Conversations With Friends, by Sally Rooney: It’s sometimes hard to read a book objectively when it’s been so widely discussed/acclaimed (I haven’t researched too deeply, but my assumption is that Sally Rooney’s other book, Normal People, is much more recent and came out to huge praise, and that that caused everyone to go back and read this first one (or I’ve been living in a tiny hole far away from the rest of the reading world, but it definitely seems like everyone has been talking about Sally Rooney in the latter half of 2019, not years ago). Most of what I’d heard about Conversations With Friends was “it’s amazing” and “how did she write this at 26”? I’ve heard it compared to Ferrante’s Neapolitan novels and Sheila Heti’s How Should a Person Be. The former comparison seems like it’s based more on content (two friends, one brasher, the other a writer) than writing or plot, though there’s something similar in the directness of the writing. The Heti comparison I don’t see at all, but then I didn’t connect with How Should a Person Be (but loved all of Ferrante). As with virtually any hyper-successful novel, I’ve also heard the resulting backlash, “it’s just a romance,” “I don’t get the hype,” etc. I have to say I found it pretty extraordinarily well done – it’s only “ordinary” in the sense that the characters are incredibly realistic. They aren’t realistic or ordinary in a generic way – they’re all really specific. And that, I think, is much harder than writing a larger-than-life character. It reminds me of seeing one actor in different movies in which the characters are nominally the same/have the same characteristics/don’t have anything dramatic happening to them – but feel and behave entirely differently. That’s talent.

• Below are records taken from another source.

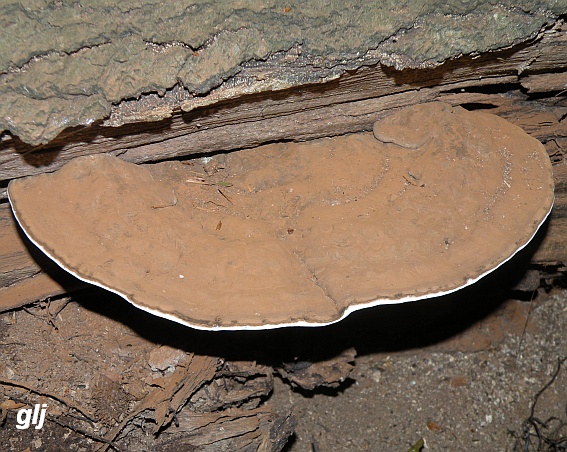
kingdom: Fungi
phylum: Basidiomycota
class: Agaricomycetes
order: Polyporales
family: Polyporaceae
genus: Ganoderma
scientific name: Ganoderma applanatum
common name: flad lakporesvamp
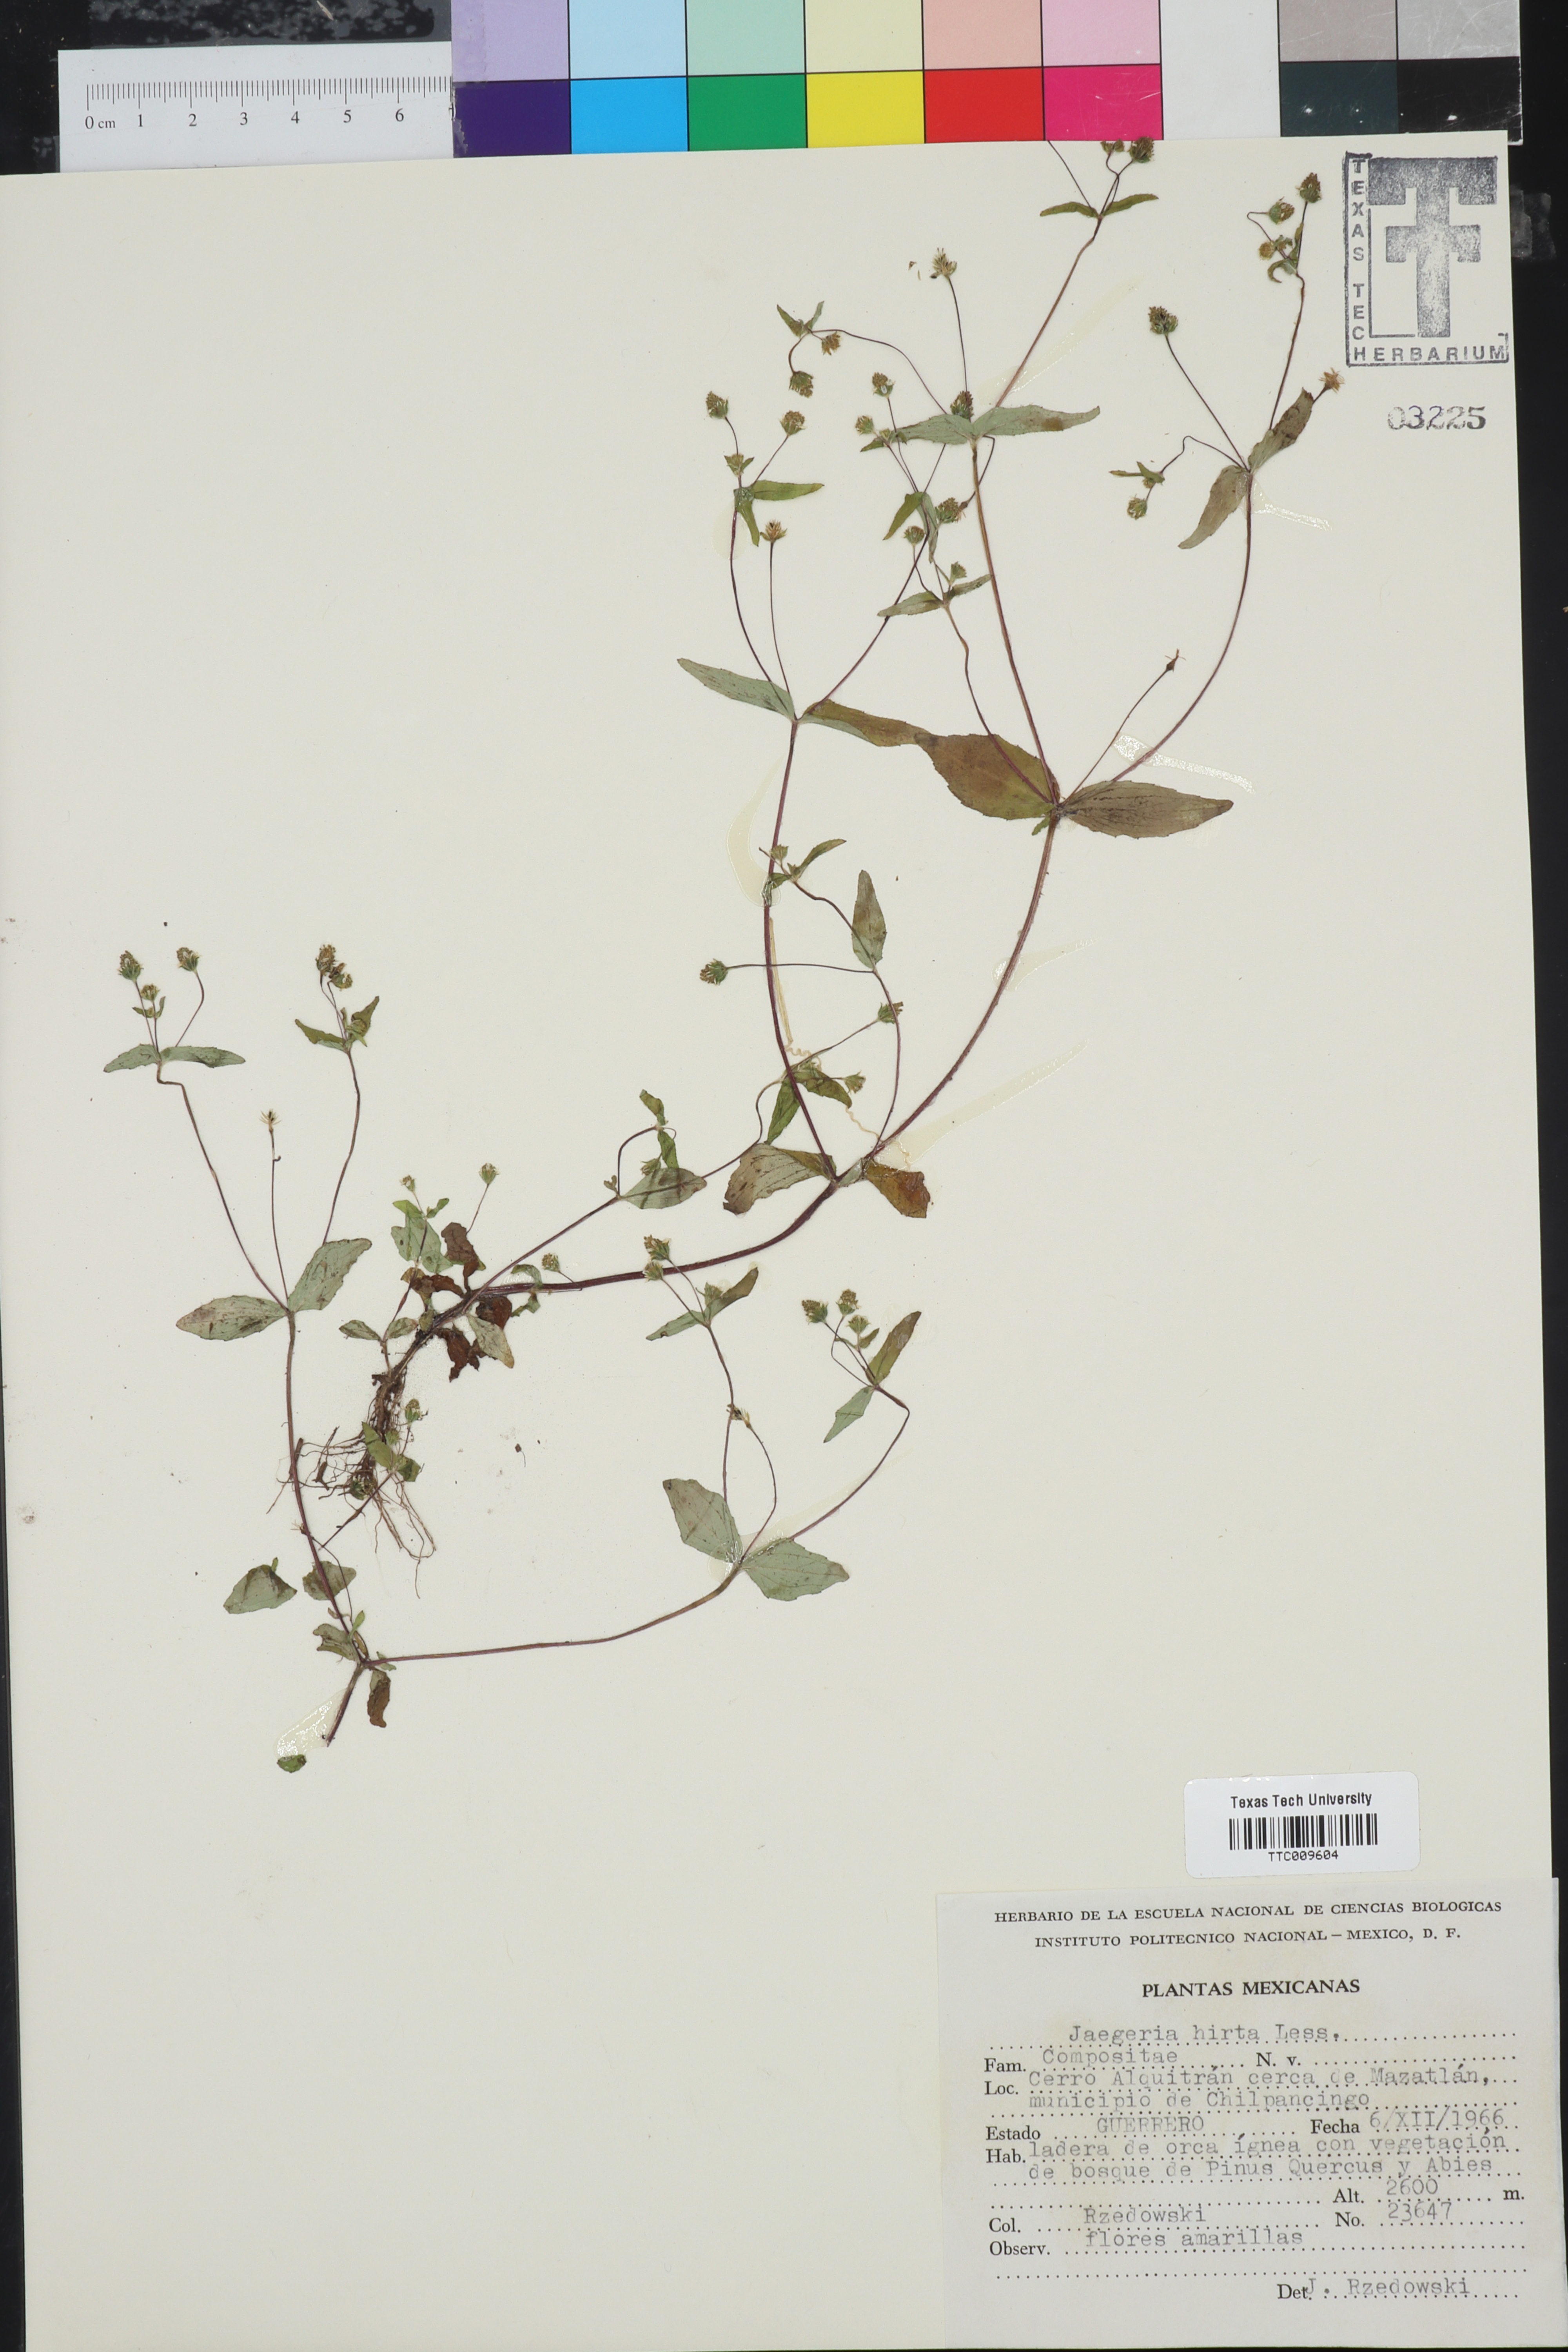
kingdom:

Women Talking, by Miriam Toews: I had a hard time keeping the characters straight for the first 50 pages. I also kept stopping to think about how many books I’ve read recently have eschewed question marks for dialogue. Why is that? It does have the effect of making the reader feel like she’s farther enclosed in the world of the book, ears plugged to the outside world, and it’s not new, but it does seem to be in fashion of late. It gives the sense, also, that the words are being set on the page more gently. Somehow, even with exclamation marks and italics or capitals, it doesn’t feel like anyone is being loud if there are no quotation marks. The critique I’d heard going into this was: Why does it need to be framed by the perspective of a male narrator? And this is valid…even if, in the interest of verisimilitude, the author didn’t want to have a close third or omniscient narrator (because the Mennonite women can’t read or write and so can’t narrate the events?), it felt more at times like the women and the events of the novel were the framework for August’s story, not the other way around.

Normal People, by Sally Rooney: Going into this, I was most curious to see if Rooney pulled off what I suspected she was capable of (that is, creating characters that are “ordinary” but not generic, that are fully realized without relying on dramatics, and doing so in two different novels with characters that don’t feel like echoes of one another). She does, pretty unequivocally, though you could say one of the main characters in Normal People is more extreme – as a movie role, it might not be unfair to call it “Oscar bait” – but at the same time, she’s so interior that it would have taken a real deftness to write her. Not spoiling anything, the depiction of abuse here is really chilling, and the book is pretty bleak overall. I’m curious if the ending was intended to be a small triumph or despondent – really, I’m not sure. In both this and Conversations With Friends there’s a serious vein of existential emptiness running through, which isn’t merely alluded to yet is never a focal point. That I found particularly interesting (and it would make me more likely to compare these books to Ferrante’s Neapolitan novels). Final thought: it’s not a critique per se, but it frustrates me beyond coherence when characters constantly misunderstand one another because each refuses to say what she means and instead says what she thinks the other person wants to hear. I understand that these characters are very young and the whole point is that they’re misaligned in communication, but I wanted to shake the book hard enough to force the real words out of them and onto the page as dialogue (though there is no conversational punctuation in Normal People, furthering my conjecture that lack of quotation marks is a trend), instead of leaving them as internal dialogue.

Blacklight, by Kimberly King Parsons: Kim was a year ahead of me in my MFA program. This collection of stories is phenomenal on both the idea level and the sentence level. Just after I went to Kim’s NYC reading, bought the book, had her sign it, and went to her book party, National Book Award long list nominations came out, and this was on it. I had only read the first story by that point, but I wasn’t surprised, and now I’ve read all of the stories. In addition to being complete gems individually, the stories in Blacklight are really a cohesive collection (like Barry Hannah’s Airships, as opposed to something like Barry Hannah’s Bats Out of Hell, which is longer than airships and thus contains more amazing stories but feels like an anthology or a retrospective – maybe it is, now that I think about it – more than like a collection).

Fire Shut Up in My Bones, by Charles Blow: I can’t remember where I saw this recommended. O Magazine? The prose in this memoir shades purple at times, but the story is compelling. His descriptions and commentary on fraternity hazing could have used…more reflection and unpacking.